**Provided data**.
-- BEGIN --

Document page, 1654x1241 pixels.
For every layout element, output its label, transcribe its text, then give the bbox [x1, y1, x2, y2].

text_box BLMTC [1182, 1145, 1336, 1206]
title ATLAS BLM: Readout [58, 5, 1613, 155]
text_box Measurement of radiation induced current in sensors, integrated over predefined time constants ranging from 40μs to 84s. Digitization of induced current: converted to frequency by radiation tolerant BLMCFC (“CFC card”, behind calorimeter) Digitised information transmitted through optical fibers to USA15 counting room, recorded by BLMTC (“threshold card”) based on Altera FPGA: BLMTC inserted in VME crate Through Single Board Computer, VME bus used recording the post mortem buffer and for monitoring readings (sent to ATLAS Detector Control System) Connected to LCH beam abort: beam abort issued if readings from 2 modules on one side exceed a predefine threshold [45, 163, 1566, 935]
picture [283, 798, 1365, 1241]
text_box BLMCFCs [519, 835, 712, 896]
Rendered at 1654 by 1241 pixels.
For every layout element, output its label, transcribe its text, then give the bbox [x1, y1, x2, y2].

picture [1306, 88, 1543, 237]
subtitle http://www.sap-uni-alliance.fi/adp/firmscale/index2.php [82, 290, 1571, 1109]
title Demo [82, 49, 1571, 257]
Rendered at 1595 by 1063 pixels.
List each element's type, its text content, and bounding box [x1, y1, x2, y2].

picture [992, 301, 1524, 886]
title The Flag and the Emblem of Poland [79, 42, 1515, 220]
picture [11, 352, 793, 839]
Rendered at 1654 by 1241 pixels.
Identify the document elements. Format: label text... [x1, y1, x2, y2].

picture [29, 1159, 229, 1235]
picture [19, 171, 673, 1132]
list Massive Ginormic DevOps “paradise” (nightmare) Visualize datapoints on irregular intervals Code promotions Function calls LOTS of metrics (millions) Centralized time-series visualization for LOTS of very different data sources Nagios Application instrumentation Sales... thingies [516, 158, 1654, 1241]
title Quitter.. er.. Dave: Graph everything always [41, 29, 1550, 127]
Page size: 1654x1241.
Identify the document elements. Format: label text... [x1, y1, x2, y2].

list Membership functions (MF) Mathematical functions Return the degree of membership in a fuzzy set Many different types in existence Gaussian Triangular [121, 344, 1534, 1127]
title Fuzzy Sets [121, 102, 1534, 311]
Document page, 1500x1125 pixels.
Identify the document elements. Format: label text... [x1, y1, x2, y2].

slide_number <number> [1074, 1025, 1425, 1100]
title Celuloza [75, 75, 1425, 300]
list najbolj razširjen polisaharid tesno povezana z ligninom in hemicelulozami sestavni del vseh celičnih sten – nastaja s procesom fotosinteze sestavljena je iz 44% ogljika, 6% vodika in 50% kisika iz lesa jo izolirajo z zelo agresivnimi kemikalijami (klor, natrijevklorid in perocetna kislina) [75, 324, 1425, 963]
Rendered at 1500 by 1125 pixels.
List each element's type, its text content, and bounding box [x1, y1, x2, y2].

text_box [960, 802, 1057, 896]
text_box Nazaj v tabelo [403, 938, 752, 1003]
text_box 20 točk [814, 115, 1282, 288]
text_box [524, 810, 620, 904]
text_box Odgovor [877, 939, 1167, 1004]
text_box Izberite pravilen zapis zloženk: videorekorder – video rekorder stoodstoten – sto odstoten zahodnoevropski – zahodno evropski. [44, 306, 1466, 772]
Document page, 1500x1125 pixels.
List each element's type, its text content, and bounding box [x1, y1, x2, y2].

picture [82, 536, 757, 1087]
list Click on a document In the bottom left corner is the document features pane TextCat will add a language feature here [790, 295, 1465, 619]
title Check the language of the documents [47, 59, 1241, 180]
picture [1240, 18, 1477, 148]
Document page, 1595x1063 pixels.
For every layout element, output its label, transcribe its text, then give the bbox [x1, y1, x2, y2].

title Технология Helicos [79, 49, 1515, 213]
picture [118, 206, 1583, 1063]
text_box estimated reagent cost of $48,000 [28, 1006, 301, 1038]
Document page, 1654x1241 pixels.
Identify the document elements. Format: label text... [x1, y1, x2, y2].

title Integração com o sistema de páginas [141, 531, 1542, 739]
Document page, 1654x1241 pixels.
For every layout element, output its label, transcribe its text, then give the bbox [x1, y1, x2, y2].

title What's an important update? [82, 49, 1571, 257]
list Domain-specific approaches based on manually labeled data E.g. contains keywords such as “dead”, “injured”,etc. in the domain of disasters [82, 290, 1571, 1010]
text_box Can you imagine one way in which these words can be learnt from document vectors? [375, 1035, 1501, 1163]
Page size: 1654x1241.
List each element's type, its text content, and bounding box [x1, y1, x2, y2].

-- END --

**Exercise directions**. Reproduce all the rows above with every "Document page" changed to "Rendered page", and keep everything else the same.

**Finished exercise**.
Rendered page, 1654x1241 pixels.
For every layout element, output its label, transcribe its text, then give the bbox [x1, y1, x2, y2].

text_box BLMTC [1182, 1145, 1336, 1206]
title ATLAS BLM: Readout [58, 5, 1613, 155]
text_box Measurement of radiation induced current in sensors, integrated over predefined time constants ranging from 40μs to 84s. Digitization of induced current: converted to frequency by radiation tolerant BLMCFC (“CFC card”, behind calorimeter) Digitised information transmitted through optical fibers to USA15 counting room, recorded by BLMTC (“threshold card”) based on Altera FPGA: BLMTC inserted in VME crate Through Single Board Computer, VME bus used recording the post mortem buffer and for monitoring readings (sent to ATLAS Detector Control System) Connected to LCH beam abort: beam abort issued if readings from 2 modules on one side exceed a predefine threshold [45, 163, 1566, 935]
picture [283, 798, 1365, 1241]
text_box BLMCFCs [519, 835, 712, 896]
Rendered at 1654 by 1241 pixels.
For every layout element, output its label, transcribe its text, then give the bbox [x1, y1, x2, y2].

picture [1306, 88, 1543, 237]
subtitle http://www.sap-uni-alliance.fi/adp/firmscale/index2.php [82, 290, 1571, 1109]
title Demo [82, 49, 1571, 257]
Rendered at 1595 by 1063 pixels.
List each element's type, its text content, and bounding box [x1, y1, x2, y2].

picture [992, 301, 1524, 886]
title The Flag and the Emblem of Poland [79, 42, 1515, 220]
picture [11, 352, 793, 839]
Rendered at 1654 by 1241 pixels.
Identify the document elements. Format: label text... [x1, y1, x2, y2].

picture [29, 1159, 229, 1235]
picture [19, 171, 673, 1132]
list Massive Ginormic DevOps “paradise” (nightmare) Visualize datapoints on irregular intervals Code promotions Function calls LOTS of metrics (millions) Centralized time-series visualization for LOTS of very different data sources Nagios Application instrumentation Sales... thingies [516, 158, 1654, 1241]
title Quitter.. er.. Dave: Graph everything always [41, 29, 1550, 127]
Page size: 1654x1241.
Identify the document elements. Format: label text... [x1, y1, x2, y2].

list Membership functions (MF) Mathematical functions Return the degree of membership in a fuzzy set Many different types in existence Gaussian Triangular [121, 344, 1534, 1127]
title Fuzzy Sets [121, 102, 1534, 311]
Rendered page, 1500x1125 pixels.
Identify the document elements. Format: label text... [x1, y1, x2, y2].

slide_number <number> [1074, 1025, 1425, 1100]
title Celuloza [75, 75, 1425, 300]
list najbolj razširjen polisaharid tesno povezana z ligninom in hemicelulozami sestavni del vseh celičnih sten – nastaja s procesom fotosinteze sestavljena je iz 44% ogljika, 6% vodika in 50% kisika iz lesa jo izolirajo z zelo agresivnimi kemikalijami (klor, natrijevklorid in perocetna kislina) [75, 324, 1425, 963]
Rendered at 1500 by 1125 pixels.
List each element's type, its text content, and bounding box [x1, y1, x2, y2].

text_box [960, 802, 1057, 896]
text_box Nazaj v tabelo [403, 938, 752, 1003]
text_box 20 točk [814, 115, 1282, 288]
text_box [524, 810, 620, 904]
text_box Odgovor [877, 939, 1167, 1004]
text_box Izberite pravilen zapis zloženk: videorekorder – video rekorder stoodstoten – sto odstoten zahodnoevropski – zahodno evropski. [44, 306, 1466, 772]
Rendered page, 1500x1125 pixels.
List each element's type, its text content, and bounding box [x1, y1, x2, y2].

picture [82, 536, 757, 1087]
list Click on a document In the bottom left corner is the document features pane TextCat will add a language feature here [790, 295, 1465, 619]
title Check the language of the documents [47, 59, 1241, 180]
picture [1240, 18, 1477, 148]
Rendered page, 1595x1063 pixels.
For every layout element, output its label, transcribe its text, then give the bbox [x1, y1, x2, y2].

title Технология Helicos [79, 49, 1515, 213]
picture [118, 206, 1583, 1063]
text_box estimated reagent cost of $48,000 [28, 1006, 301, 1038]
Rendered page, 1654x1241 pixels.
Identify the document elements. Format: label text... [x1, y1, x2, y2].

title Integração com o sistema de páginas [141, 531, 1542, 739]
Rendered page, 1654x1241 pixels.
For every layout element, output its label, transcribe its text, then give the bbox [x1, y1, x2, y2].

title What's an important update? [82, 49, 1571, 257]
list Domain-specific approaches based on manually labeled data E.g. contains keywords such as “dead”, “injured”,etc. in the domain of disasters [82, 290, 1571, 1010]
text_box Can you imagine one way in which these words can be learnt from document vectors? [375, 1035, 1501, 1163]
Page size: 1654x1241.
List each element's type, its text content, and bounding box [x1, y1, x2, y2].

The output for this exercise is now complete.